A psiquiatra reforça que um dos maiores desafios para os familiares é conseguir separar a doença da pessoa. “Quando um paciente tem um comportamento agressivo ou impulsivo, não é ele, é a doença falando mais alto. Mas isso é difícil de aceitar”, afirma.

Para Monique, fazer essa separação ainda não é fácil. “A gente sofre muito porque não consegue ver apenas a doença, a gente vê a pessoa que ama ali”, desabafa.

Por isso, ter um grupo de apoio faz toda a diferença. “Se a família está bem, o paciente também está”, afirma Ariane Osshiro, mestranda em psicologia e fundadora do grupo “Vozes que Acolhem”, que presta atendimento gratuito para familiares de pessoas com transtornos psiquiátricos. Ela criou a iniciativa justamente por não ter tido esse suporte quando precisou. “Não queria que ninguém passasse pelo que eu passei”, conta.

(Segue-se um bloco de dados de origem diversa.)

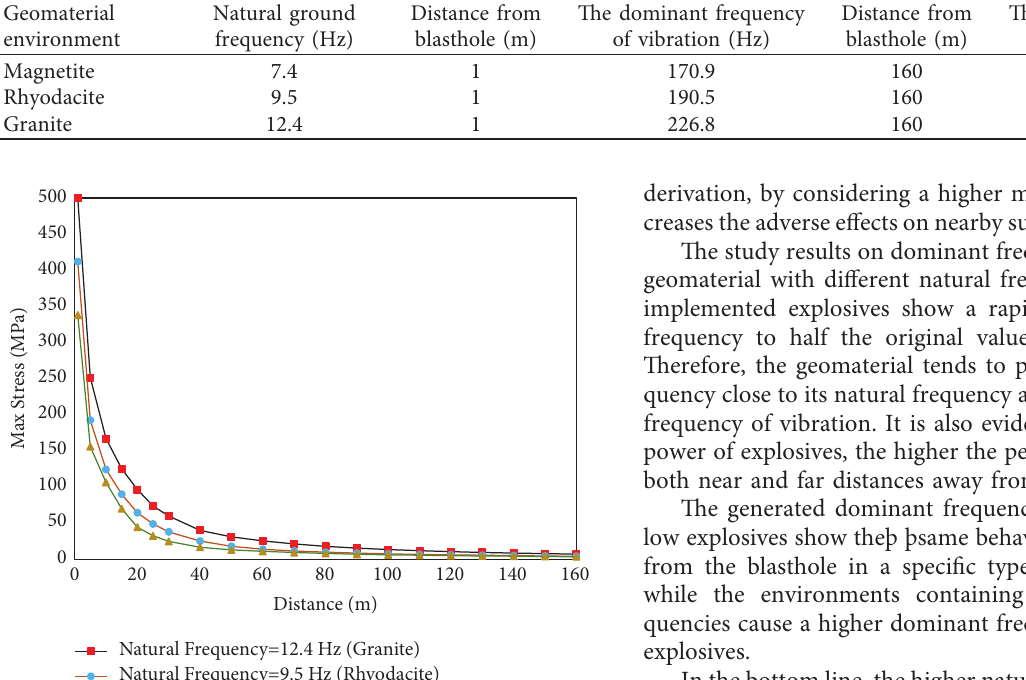
Figure 16: The relationship between maximum stress and distance for materials containing different natural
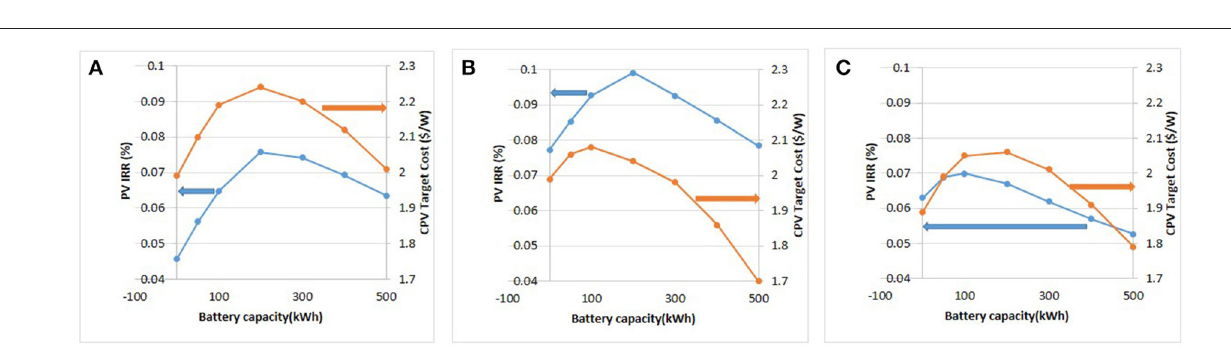
5 p.m. load profile, 200 kWh battery. −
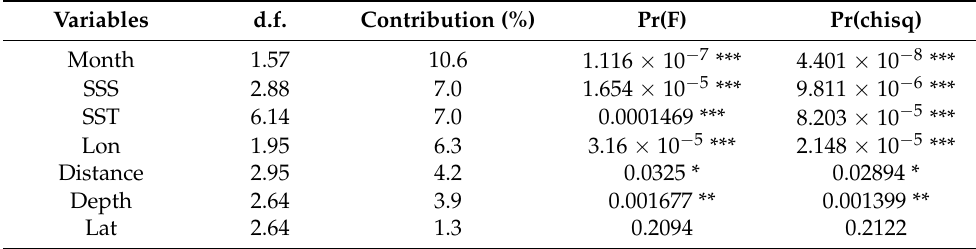
Table 4. Contributions of the selected variables in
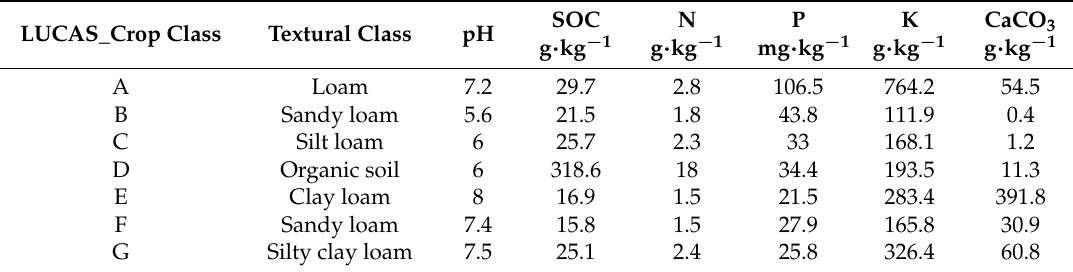
Table 1. Textural class and average values of the main soil variables for the seven classes of the LUCAS_crop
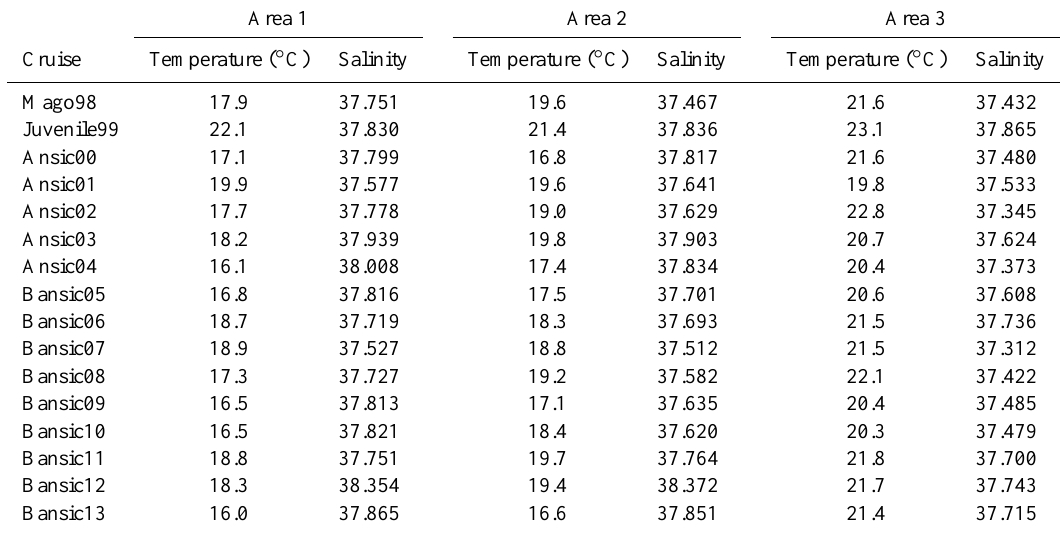
Table 3. Mean temperature and salinity in the coastal upwelling region (areas 1 and 2) and in the control one (area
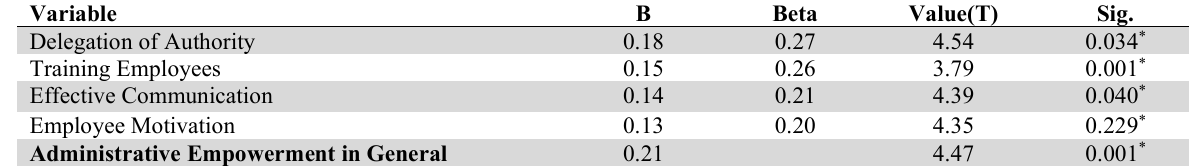
Results of the strength factor of the dimensions of administrative empowerment in enhancing the skills of the staff in solving problems and decision-making at Abu Dhabi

Ariane reforça que a troca de experiências é essencial. “As pessoas acham que estão sozinhas na dor, mas quando compartilham, percebem que há outras passando pelo mesmo. Isso dá força para seguir em frente”, pontua.

O grupo de apoio não é apenas um espaço para desabafar, mas também um local de aprendizado. “Quando as famílias aprendem a identificar os primeiros sinais de crise, podemos evitar internações dessas pessoas ”, explica Silvana. “Se a pessoa começa a ouvir vozes ou apresenta mudanças de comportamento, é possível intervir antes de um quadro mais grave”, acrescenta.

A jornada de quem cuida de alguém com transtornos psiquiátricos é cheia de desafios, mas também de amor e resiliência. Monique, Marley e tantas outras pessoas encontram apoio umas nas outras para seguir adiante. No fim, elas aprendem que cuidar do outro começa, primeiro, por cuidar de si mesmas.